I know I've not written in a while and I'm very sincerely sorry for that. Since the day of my race it's been a whirlwind of activities that has kept me from sitting down on my computer long enough to write something meaningful.
So the topic you've all been waiting for – my race.
I went to bed the night before around 11 pm; woke up around 8 am. I slept like a baby and felt VERY energized. I thought it would be a great day. I did some stretching and a little light “wakeup” calisthenics to get my body going in the morning. As you all know by now preliminaries at the Olympics are at 6:30 pm Beijing time, which means it's different from any other swim meet I've ever done where preliminaries are in the morning. As a result it was imperative that I make sure my engine was warmed up for the rest of the day.
I lounged around a bit, ate breakfast and lunch, and began to prepare for my 100 fly. I took some NO-Xplode as well as some Nitrix immediately before warming up. Things seemed to be working really well. My stroke was coming together, everything felt effortless, I was confident that I'd do something I'd never done before. It was time to go to the ready room.
Sitting in the ready room I went through my usual race visualization, listening to music, and thinking positive thoughts. One thing I noticed however was that I was unable to perfectly visualize my race. I had real trouble “feeling” it through in my mind. I had no choice but to deal with it. They called our heat to walk out. Time to go.

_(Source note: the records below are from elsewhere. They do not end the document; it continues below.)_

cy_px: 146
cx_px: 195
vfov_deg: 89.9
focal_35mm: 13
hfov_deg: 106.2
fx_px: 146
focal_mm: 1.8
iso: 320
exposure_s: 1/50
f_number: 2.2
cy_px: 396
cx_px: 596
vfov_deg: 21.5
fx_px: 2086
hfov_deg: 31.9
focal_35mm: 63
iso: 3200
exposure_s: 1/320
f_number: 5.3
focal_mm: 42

As I started walking out I noticed that I began to shake. While putting my goggles on I had trouble because my fingers were shaking so badly. Now it's normal for me to get nervous; I usually do get excited and nervous before a big race. But somehow this felt different. My usual nerves leave me with a funny feeling in the pit of my stomach and a general lethargy before I go up to the blocks. These nerves had me shaking from head to toe. It turns out that the first type of anxiety is good for me; the second type isn't so good.
Take your marks. BEEP!
And it's on! I had my mind on one thing – touch the wall first. And be FAST. And again...this isn't what I usually have on my mind. Needless to say, it didn't work out so well. I took out the race at a higher rate of perceived exertion than I typically do, and had NO juice coming home the last 15 meters. I can be somewhat “arrogant” in my race strategy during training meets. I usually take the race out as slow as I can deliberately. If I'm hitting the wall in 6th or 7th place at the 50m, I'm in good stead. Then I just come back as fast as I can and zoom past people one by one. Apparently this works best for me. It's a shame I tried to race out hard the first half at the Olympic Games, only the biggest stage for our sport. I suppose that sort of arrogance could've come in handy. I finished with a 54.7, far off my best and also behind my fastest training time from the summer. It's a hard lesson to learn. But I've learned it.

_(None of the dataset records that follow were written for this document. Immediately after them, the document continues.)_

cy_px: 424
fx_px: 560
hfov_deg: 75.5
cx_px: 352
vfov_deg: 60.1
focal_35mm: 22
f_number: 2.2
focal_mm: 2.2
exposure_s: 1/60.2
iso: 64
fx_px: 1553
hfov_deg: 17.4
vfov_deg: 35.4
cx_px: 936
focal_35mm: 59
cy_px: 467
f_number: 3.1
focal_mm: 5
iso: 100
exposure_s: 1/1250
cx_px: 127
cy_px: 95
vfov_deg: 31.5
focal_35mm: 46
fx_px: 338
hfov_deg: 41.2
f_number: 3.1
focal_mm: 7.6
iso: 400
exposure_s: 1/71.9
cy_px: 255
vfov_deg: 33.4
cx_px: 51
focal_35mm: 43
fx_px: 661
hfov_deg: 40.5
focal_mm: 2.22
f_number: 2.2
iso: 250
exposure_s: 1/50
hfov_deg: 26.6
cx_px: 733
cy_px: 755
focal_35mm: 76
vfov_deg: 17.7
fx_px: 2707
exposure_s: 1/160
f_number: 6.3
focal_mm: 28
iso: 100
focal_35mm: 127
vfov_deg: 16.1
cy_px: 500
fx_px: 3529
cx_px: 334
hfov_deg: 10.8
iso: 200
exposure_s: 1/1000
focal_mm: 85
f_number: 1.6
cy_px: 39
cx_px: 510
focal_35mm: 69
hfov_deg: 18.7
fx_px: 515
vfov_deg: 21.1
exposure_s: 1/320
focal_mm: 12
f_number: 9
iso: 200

After a bad race there are so many “what if's” that run through my mind. So many possibilities, things I could've changed, etc. etc. I didn't sleep that night out of sheer disappointment. What if I'd have listened to people telling me I should race a meet or two immediately before I go? What if I'd not have forgotten my CellMass? What if I would've just gone out there and enjoyed myself rather than feel pressurized? What if I'd have done a time trial 3 days beforehand to get the jitters out of my system? What if I didn't attend the grueling opening ceremony and rested instead? I feel like I've let a lot of people down having done what I did. It makes me feel spoiled for being here without having contributed something of value to the performance of India's Olympic Team and Trojan Swim Club; even something as simple as a best time would've kept me sane. It makes me feel embarrassed because I didn't deliver. But here I am now. I've competed in the Olympic Games. As my coach Dave says, I got my money's worth. Or did I?
The first day after my race I had too much running through my mind. It got to the point where I debated giving up on continuing competitive swimming after the NCAA season thinking that everyone's passing me anyway. But the more I speak to people and get some perspective, the more motivated I become to continue with greater determination than before. I've come to learn about so many things that I can change and improve upon not just on race day, but during every day of the year. I've come to realize the importance of simulating a World Championship or Olympic-level race at local swim meets rather than goofing off. I may swim the same way, but at least I'll do it with the mindset that this is how I should develop my championship meet strategy as well. To those of you who read this and are multi-time world record breakers and gold medalists in your first Olympic games (past and present), I congratulate you heartily for doing it all on your first go. Now I understand how big a deal it is. That goes for you too Reb. Not even Michael Phelps can say he was a medalist in his first Olympic appearance in 2000.
While I'm far from being in that league (even mentally), I've at least recovered well enough from a poor race to be able to say I'd like to continue on the road toward achieving my goals, small or large. And like I said in my interview to an Indian news agent after my race, keep on rooting for me and all those you look up to. It drives us when we're down, and pushes us when we're weak. It lights our fire and gets us going. And the simple conveyance that one of you may genuinely believe in us even when we don't believe in ourselves may be the difference between spending a whole year dragging our feet or living that same year holding our heads up high. To those of you who have believed in me in such a way, thank you. It's meant a lot.